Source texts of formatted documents
[Start of Attachment]

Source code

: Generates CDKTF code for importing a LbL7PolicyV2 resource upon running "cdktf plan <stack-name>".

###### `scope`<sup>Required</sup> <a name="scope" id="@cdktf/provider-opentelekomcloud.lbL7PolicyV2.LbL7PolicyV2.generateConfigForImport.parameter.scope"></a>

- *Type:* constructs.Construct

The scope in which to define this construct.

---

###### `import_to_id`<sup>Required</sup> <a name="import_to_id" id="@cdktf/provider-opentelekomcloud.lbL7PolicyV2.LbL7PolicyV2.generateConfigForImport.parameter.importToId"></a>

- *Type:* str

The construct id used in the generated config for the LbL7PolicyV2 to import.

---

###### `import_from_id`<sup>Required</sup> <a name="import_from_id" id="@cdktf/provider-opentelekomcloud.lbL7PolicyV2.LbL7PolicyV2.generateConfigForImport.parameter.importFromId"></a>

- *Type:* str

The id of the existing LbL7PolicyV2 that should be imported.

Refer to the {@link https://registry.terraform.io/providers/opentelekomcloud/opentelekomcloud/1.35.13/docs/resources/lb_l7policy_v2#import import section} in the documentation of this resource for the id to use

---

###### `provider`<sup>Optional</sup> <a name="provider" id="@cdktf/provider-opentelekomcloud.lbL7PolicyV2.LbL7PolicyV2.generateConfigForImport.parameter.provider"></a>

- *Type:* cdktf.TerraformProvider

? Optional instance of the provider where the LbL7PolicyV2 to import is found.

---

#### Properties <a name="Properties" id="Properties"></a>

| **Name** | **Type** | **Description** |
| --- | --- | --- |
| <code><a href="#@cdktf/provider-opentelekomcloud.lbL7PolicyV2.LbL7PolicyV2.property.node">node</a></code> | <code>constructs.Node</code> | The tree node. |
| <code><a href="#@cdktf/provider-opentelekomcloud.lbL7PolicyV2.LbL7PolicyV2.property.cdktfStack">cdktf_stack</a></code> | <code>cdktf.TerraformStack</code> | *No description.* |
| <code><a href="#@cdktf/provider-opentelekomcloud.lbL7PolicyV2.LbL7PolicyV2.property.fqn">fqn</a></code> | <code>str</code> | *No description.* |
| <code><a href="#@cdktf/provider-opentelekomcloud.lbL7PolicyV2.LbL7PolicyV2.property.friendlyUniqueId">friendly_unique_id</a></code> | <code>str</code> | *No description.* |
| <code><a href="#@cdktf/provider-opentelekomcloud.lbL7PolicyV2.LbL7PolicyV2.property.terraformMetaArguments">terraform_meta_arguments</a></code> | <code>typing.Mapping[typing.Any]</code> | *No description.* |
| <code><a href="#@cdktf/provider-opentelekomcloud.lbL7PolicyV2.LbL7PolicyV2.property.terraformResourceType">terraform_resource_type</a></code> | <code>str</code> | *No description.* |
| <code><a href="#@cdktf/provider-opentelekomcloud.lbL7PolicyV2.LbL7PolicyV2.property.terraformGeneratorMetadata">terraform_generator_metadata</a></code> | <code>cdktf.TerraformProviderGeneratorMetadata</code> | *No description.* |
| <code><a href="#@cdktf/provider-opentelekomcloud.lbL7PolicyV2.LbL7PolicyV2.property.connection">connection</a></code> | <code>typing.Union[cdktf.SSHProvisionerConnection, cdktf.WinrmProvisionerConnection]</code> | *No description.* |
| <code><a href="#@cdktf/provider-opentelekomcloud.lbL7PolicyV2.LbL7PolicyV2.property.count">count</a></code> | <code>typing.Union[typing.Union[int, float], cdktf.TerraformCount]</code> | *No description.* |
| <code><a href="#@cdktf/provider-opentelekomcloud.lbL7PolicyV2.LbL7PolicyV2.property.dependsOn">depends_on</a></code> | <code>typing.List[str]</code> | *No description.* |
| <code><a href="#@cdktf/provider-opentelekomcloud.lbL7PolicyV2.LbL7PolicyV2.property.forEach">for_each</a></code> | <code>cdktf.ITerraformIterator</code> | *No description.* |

[End of Attachment]
[Start of Attachment]

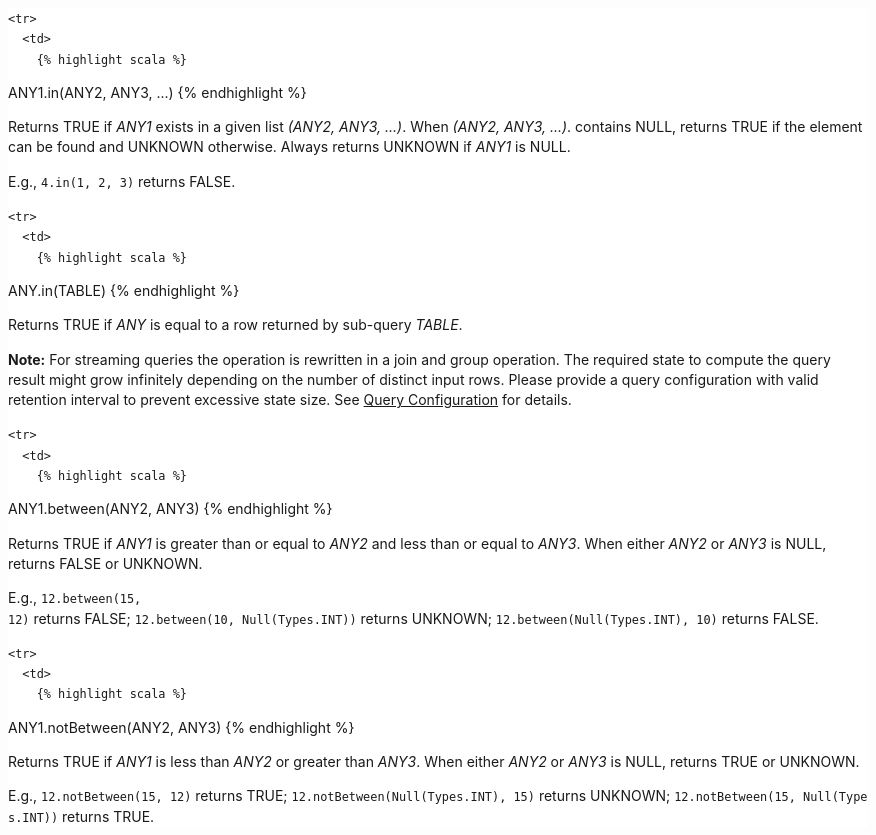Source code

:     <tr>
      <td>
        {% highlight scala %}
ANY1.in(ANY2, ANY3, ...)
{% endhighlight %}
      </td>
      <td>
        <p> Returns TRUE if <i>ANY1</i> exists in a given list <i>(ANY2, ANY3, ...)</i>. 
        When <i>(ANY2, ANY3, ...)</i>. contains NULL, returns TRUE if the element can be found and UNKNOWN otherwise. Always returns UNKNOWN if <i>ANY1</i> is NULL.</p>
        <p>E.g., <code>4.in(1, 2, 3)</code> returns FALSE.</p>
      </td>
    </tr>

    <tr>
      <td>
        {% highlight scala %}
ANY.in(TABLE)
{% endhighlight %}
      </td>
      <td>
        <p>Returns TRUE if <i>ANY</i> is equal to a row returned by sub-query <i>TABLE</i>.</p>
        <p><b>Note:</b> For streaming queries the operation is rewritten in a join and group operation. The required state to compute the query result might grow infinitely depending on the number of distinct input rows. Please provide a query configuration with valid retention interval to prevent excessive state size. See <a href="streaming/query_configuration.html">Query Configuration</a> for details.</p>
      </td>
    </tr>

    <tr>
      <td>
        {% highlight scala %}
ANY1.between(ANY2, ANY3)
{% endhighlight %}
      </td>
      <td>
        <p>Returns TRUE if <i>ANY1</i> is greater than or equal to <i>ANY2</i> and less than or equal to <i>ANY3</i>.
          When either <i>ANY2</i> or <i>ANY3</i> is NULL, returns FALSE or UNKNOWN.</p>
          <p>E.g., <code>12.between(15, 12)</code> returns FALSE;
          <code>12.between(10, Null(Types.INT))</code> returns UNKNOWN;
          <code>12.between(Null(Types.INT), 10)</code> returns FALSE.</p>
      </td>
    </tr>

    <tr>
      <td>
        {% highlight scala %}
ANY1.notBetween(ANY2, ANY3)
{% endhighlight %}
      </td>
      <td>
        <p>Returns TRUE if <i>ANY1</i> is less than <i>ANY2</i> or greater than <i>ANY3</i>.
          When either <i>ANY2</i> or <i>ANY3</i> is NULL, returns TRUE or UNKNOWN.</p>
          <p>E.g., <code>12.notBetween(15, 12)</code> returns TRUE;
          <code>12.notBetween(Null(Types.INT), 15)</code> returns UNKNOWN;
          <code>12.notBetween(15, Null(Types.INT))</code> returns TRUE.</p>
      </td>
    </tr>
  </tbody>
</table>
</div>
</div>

[End of Attachment]
[Start of Attachment]

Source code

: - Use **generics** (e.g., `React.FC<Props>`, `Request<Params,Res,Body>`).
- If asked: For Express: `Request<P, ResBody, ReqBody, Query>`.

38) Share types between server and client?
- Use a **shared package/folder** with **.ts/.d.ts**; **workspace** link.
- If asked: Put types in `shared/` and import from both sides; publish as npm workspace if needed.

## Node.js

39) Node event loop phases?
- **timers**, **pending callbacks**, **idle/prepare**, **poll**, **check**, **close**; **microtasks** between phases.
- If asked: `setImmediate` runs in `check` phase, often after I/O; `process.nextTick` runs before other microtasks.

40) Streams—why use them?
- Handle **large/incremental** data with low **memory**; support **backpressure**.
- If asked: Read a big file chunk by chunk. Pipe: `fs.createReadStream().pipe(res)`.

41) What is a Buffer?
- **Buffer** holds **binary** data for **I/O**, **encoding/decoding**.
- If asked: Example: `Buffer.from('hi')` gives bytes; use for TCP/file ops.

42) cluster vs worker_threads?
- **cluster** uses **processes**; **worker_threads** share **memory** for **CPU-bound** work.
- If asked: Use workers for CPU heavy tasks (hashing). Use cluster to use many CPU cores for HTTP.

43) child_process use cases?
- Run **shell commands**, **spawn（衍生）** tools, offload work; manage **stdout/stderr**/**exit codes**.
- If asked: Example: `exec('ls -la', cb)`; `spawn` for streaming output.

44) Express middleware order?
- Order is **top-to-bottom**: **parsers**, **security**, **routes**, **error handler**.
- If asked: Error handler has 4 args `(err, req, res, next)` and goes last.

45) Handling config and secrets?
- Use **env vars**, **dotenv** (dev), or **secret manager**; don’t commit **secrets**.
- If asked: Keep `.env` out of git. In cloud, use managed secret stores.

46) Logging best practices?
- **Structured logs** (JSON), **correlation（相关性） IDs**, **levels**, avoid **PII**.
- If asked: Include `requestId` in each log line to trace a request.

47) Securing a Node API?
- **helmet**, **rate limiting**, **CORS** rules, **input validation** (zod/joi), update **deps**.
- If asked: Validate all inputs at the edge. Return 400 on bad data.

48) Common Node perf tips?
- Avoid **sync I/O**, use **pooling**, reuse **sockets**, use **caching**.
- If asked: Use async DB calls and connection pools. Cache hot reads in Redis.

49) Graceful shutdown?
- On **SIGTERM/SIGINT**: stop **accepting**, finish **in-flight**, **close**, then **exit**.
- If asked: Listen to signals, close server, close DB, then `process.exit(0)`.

[End of Attachment]

_EXERCISE OBJECTIVE_:
Convert the stretch of the records above from the line containing "49) Graceful shutdown?" through the line containing "- If asked: Listen" into a numbered list, skipping blank lines.

_ANSWER AREA_:
1. 49) Graceful shutdown?
2. - On **SIGTERM/SIGINT**: stop **accepting**, finish **in-flight**, **close**, then **exit**.
3. - If asked: Listen to signals, close server, close DB, then `process.exit(0)`.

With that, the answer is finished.